Я начинаю наливаться краской и глупо улыбаться, а он меж тем продолжает:
— Я только увидел тебя на приеме, и с прошлой жизнью тут же было покончено. Я не готов тратить драгоценные часы, дни, недели на выяснение отношений. Я не хочу рыться в прошлом, не хочу вспоминать былое и притыкать тебя этим. Я хочу двигаться дальше. С тобой.
— Я тоже этого хочу, Богдан. Больше всего на свете, — слезы благодарности вновь увлажняют глаза.
— В целом, Ассоль уже в курсе нашей ситуации, — откидываясь на подушки, добавляет парень. — Возможно, придется еще раз встретиться и все обсудить, но суть от этого не поменяется. Я с тобой и только с тобой, поняла?
Смахиваю соленую каплю с щеки и утыкаюсь носом в его мерно вздымающуюся грудь.
Потрясающий мужчина. Сильный, честный, преданный. Лучший во всем. И чем я заслужила такого?
Эпилог
— Тише-тише! — шикает на расшумевшихся гостей Карина, подхватывая на руки здоровенный торт с розовыми единорогами. — Значит, как только я выхожу в зал, вы сразу начинаете петь: «С Днем рожденья тебя…» Ну, вы поняли, да? Только не вразнобой, а четко и слаженно!
Жена по обыкновению в своем репертуаре — командует всем и вся. Даже детский праздник умудрилась превратить в муштру приглашенных. Но мне нравится на это смотреть — возбуждает. Вкусы, знаете ли, со временем не меняются: душа все так же лежит к темпераментным женщинам. Точнее, теперь уже в единственном числе — к темпераментной женщине. Вполне конкретной. Моей.
— Богдан, — Карина оборачивается ко мне. — А ты стой сзади и помогай ей дуть на свечи. Вдруг не справится.
— Детка, ей четыре. Поверь, она справится, — ухмыляюсь я.
Нашей долгожданной девочке сегодня четыре года, и поэтому мы оба немного на взводе. И если у меня это выражается в легком нервозе и желании почаще покурить, то Карина переживает острый приступ перфекционизма. Ей хочется, чтобы все было идеально: гости говорили впопад, аниматоры не лажали, музыка включалась вовремя, а свечи на торте не гасли. Но на празднике, где снуют полтора десятка шаловливых детей, идеально, сами понимаете, не получается. Вот Карина себя и накручивает.
Но это на самом деле ерунда. Скоро праздник закончится, и наступит ночь. Вот тогда-то и отметим день рождения дочери по-настоящему. Так, как умеем только мы, — пылко, горячо, остро. А, может, заодно заделаем Ариадне братика. Разговоры об этом давно идут.
Расправив плечи, Карина устремляется в зал, где сидит именинница, и гости, столпившиеся в столовой, следуют за ней.
Огибаю шикарно накрытый стол и пристраиваюсь за плечом своей нарядно одетой девочки, которая горящими глазами смотрит на торт в маминых руках. «С Днем рожденья, Ариадна! С Днем рожденья тебя!» — вклиниваюсь в нестройный хор голосов, а затем, когда свечки оказываются у самого ее лица, замираю.
— Задувай, — тихонько подсказываю я, и дочка, набрав в легкие побольше воздуха, шумно выпускает его наружу.
Я оказался прав, она прекрасно справилась сама.

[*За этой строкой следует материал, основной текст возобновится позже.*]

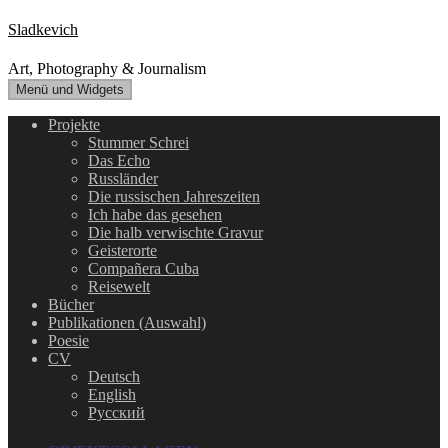
Zum
Sladkevich
Inhalt
springen
Art, Photography & Journalism
Menü und Widgets
Projekte
Stummer Schrei
Das Echo
Russländer
Die russischen Jahreszeiten
Ich habe das gesehen
Die halb verwischte Gravur
Geisterorte
Compañera Cuba
Reisewelt
Bücher
Publikationen (Auswahl)
Poesie
CV
Deutsch
English
Русский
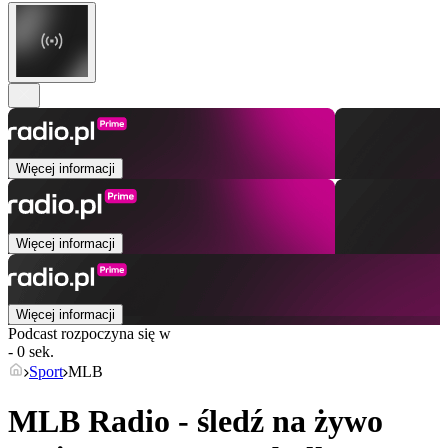
Więcej informacji
Więcej informacji
Więcej informacji
Podcast rozpoczyna się w
- 0 sek.
Sport
MLB
MLB Radio - śledź na żywo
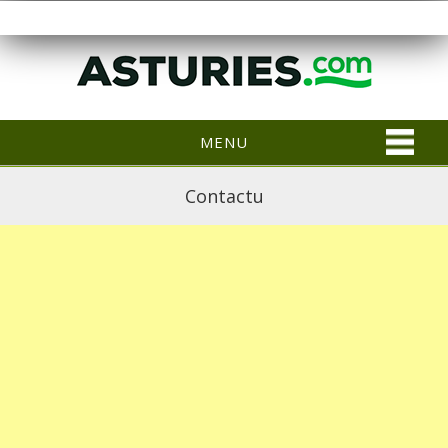
MENU
Contactu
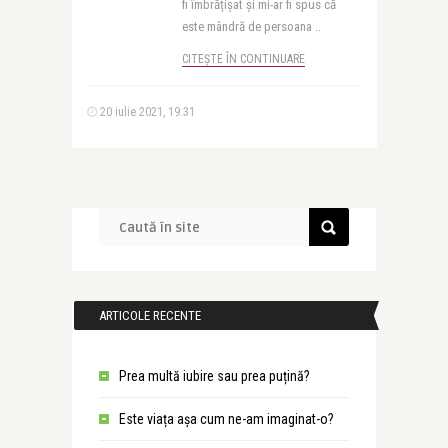
fi îmbrățișat și mi-ar fi spus că
este mândră de persoana ..
CITEȘTE ÎN CONTINUARE
20 iulie 2021, 19:31
ARTICOLE RECENTE
Prea multă iubire sau prea puțină?
Este viața așa cum ne-am imaginat-o?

Без посторонней помощи.
Чмокнув Ариадну в пухлую щечку, отхожу немного назад, чтобы не мешать Карине разрезать цветное лакомство, и тут же оказываюсь в компании своей драгоценной тещи, которая взирает на происходящее с выражением легкого скепсиса на лице.
— Зачем торт с этими однорогими конями сделали? — неодобрительно приподняв бровь, интересуется она. — Их ведь даже в природе не существует. К чему формировать у ребенка ложное представление о мире?
— Нонна Петровна, у детей в этом возрасте свой собственный мир, и, поверьте, в нем живут существа куда диковинней единорогов, — с улыбкой отвечаю я.